When Flatness Does (Not) Guarantee Adversarial Robustness
This work provides a nuanced understanding of flatness in adversarial robustness, challenging simplified views and offering insights for researchers in machine learning security.
The paper tackles the hypothesis that flat minima in neural networks guarantee adversarial robustness, showing that flatness only ensures local robustness and not global robustness, with empirical validation across architectures and datasets revealing adversarial examples in flat regions where models are confidently wrong.

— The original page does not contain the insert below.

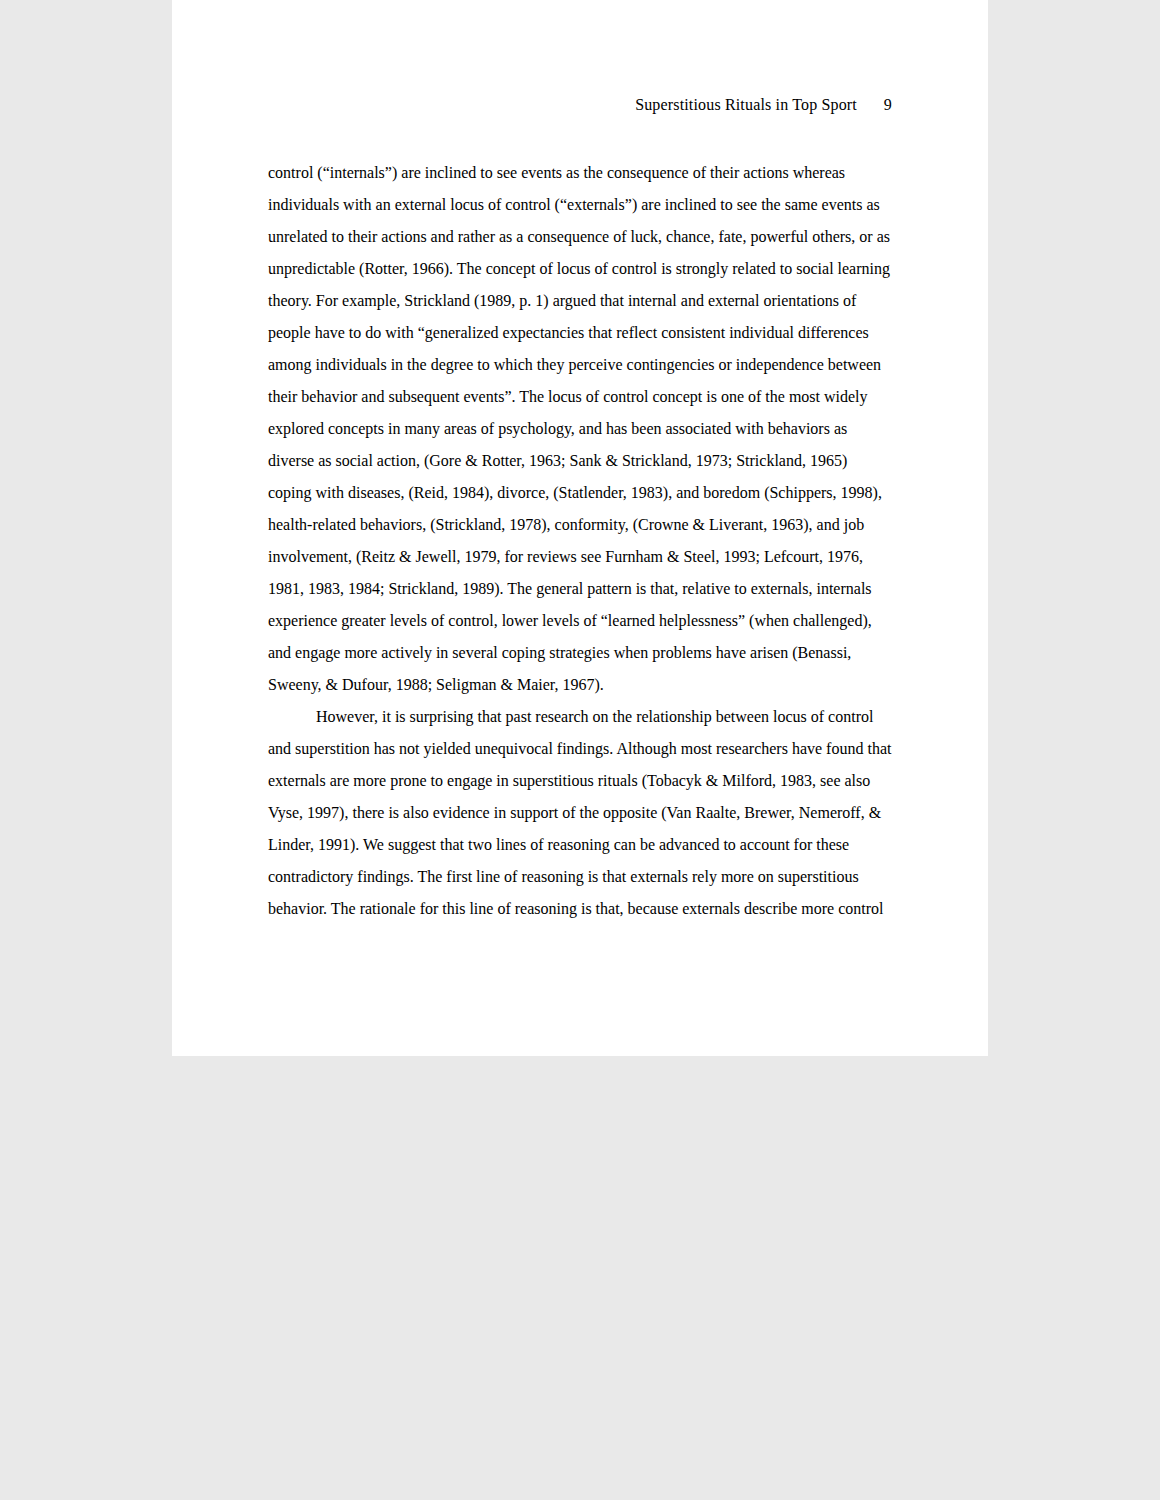Superstitious Rituals in Top Sport9
control (“internals”) are inclined to see events as the consequence of their actions whereas individuals with an external locus of control (“externals”) are inclined to see the same events as unrelated to their actions and rather as a consequence of luck, chance, fate, powerful others, or as unpredictable (Rotter, 1966). The concept of locus of control is strongly related to social learning theory. For example, Strickland (1989, p. 1) argued that internal and external orientations of people have to do with “generalized expectancies that reflect consistent individual differences among individuals in the degree to which they perceive contingencies or independence between their behavior and subsequent events”. The locus of control concept is one of the most widely explored concepts in many areas of psychology, and has been associated with behaviors as diverse as social action, (Gore & Rotter, 1963; Sank & Strickland, 1973; Strickland, 1965) coping with diseases, (Reid, 1984), divorce, (Statlender, 1983), and boredom (Schippers, 1998), health-related behaviors, (Strickland, 1978), conformity, (Crowne & Liverant, 1963), and job involvement, (Reitz & Jewell, 1979, for reviews see Furnham & Steel, 1993; Lefcourt, 1976, 1981, 1983, 1984; Strickland, 1989). The general pattern is that, relative to externals, internals experience greater levels of control, lower levels of “learned helplessness” (when challenged), and engage more actively in several coping strategies when problems have arisen (Benassi, Sweeny, & Dufour, 1988; Seligman & Maier, 1967).
However, it is surprising that past research on the relationship between locus of control and superstition has not yielded unequivocal findings. Although most researchers have found that externals are more prone to engage in superstitious rituals (Tobacyk & Milford, 1983, see also Vyse, 1997), there is also evidence in support of the opposite (Van Raalte, Brewer, Nemeroff, & Linder, 1991). We suggest that two lines of reasoning can be advanced to account for these contradictory findings. The first line of reasoning is that externals rely more on superstitious behavior. The rationale for this line of reasoning is that, because externals describe more control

Despite their empirical success, neural networks remain vulnerable to small, adversarial perturbations. A longstanding hypothesis suggests that flat minima, regions of low curvature in the loss landscape, offer increased robustness. While intuitive, this connection has remained largely informal and incomplete. By rigorously formalizing the relationship, we show this intuition is only partially correct: flatness implies local but not global adversarial robustness. To arrive at this result, we first derive a closed-form expression for relative flatness in the penultimate layer, and then show we can use this to constrain the variation of the loss in input space. This allows us to formally analyze the adversarial robustness of the entire network. We then show that to maintain robustness beyond a local neighborhood, the loss needs to curve sharply away from the data manifold. We validate our theoretical predictions empirically across architectures and datasets, uncovering the geometric structure that governs adversarial vulnerability, and linking flatness to model confidence: adversarial examples often lie in large, flat regions where the model is confidently wrong. Our results challenge simplified views of flatness and provide a nuanced understanding of its role in robustness.